There was no sermon, for example. Earl Spencer's magnificent piece of score-settling was much better theatre than anything the Archbishop of Canterbury might have said; but it was not very Christian, and in one passage it was directly unchristian. Diana, he said, was too human to have been a saint. But the whole point about saints is that they are human, too.

The argument, then, is not that Lord Spencer should not have spoken; only that there should have been some recognisably Christian message delivered after his. This turns out to be a matter of manners rather than law: Westminster Abbey is a "royal peculiar": one of those churches directly under the control of the sovereign. So if she wanted the service she had, or if Prince Charles decides he wants a homeopathic coronation, it is all legal, and the Dean remains as powerless against the Royal Family as the Crown Appointments Commission is against Tony Blair.

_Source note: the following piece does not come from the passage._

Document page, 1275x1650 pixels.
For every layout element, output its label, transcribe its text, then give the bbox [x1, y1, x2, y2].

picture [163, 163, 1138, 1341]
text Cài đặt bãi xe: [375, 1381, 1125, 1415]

There are sensible justifications for what was actually done: it is difficult to argue that the Church of England would have gained more respect if Dr Carey had preached than it gained by his staying largely silent. Those parish priests whom I have asked about the issue mostly think that the splendours of the ceremonial carried to the general public the message that the Church was good for something; and say that, even if the public did not quite gather what that something was, it was still better than supposing the Church good for nothing. But others were shocked, and will remain so.

Still, worse things happen at other funerals every week: one priest remarked that at least the coffin had not left the abbey, as one of his had left the crematorium, to the strains of "The Best Little Whorehouse in Texas".